DIRECTIVE: The copy should run from the line containing "I numeri della scuola" through the last line of the entries below, exactly as written, with pictures omitted.

-- MATERIAL TO PROCESS follows --

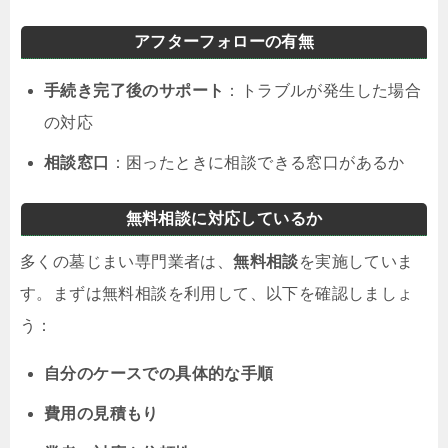
アフターフォローの有無
手続き完了後のサポート
：トラブルが発生した場合
の対応
相談窓口
：困ったときに相談できる窓口があるか
無料相談に対応しているか
多くの墓じまい専門業者は、
無料相談
を実施していま
す。まずは無料相談を利用して、以下を確認しましょ
う：
自分のケースでの具体的な手順
費用の見積もり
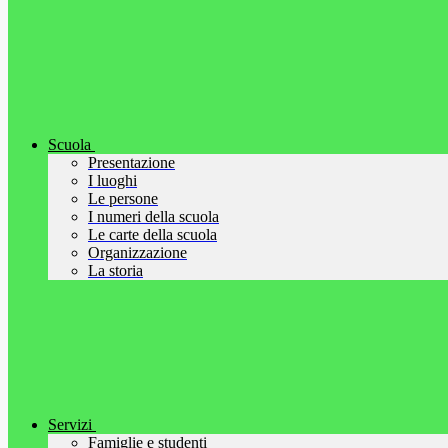
Scuola
Presentazione
I luoghi
Le persone
I numeri della scuola
Le carte della scuola
Organizzazione
La storia
Servizi
Famiglie e studenti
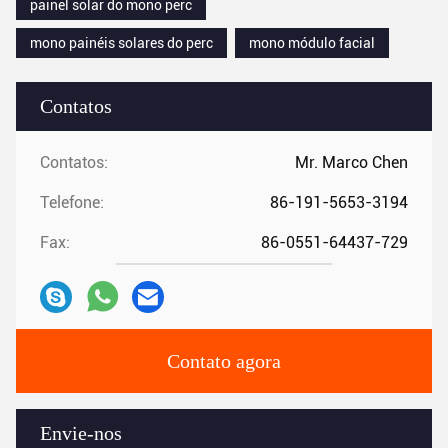
painel solar do mono perc
mono painéis solares do perc
mono módulo facial
Contatos
Contatos:
Mr. Marco Chen
Telefone:
86-191-5653-3194
Fax:
86-0551-64437-729
Contato agora
Envie-nos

-- MATERIAL TO PROCESS concluded --

EXERCISE RESPONSE:
I numeri della scuola
Le carte della scuola
Organizzazione
La storia
Servizi
Famiglie e studenti
painel solar do mono perc
mono painéis solares do perc
mono módulo facial
Contatos
Contatos:
Mr. Marco Chen
Telefone:
86-191-5653-3194
Fax:
86-0551-64437-729
Contato agora
Envie-nos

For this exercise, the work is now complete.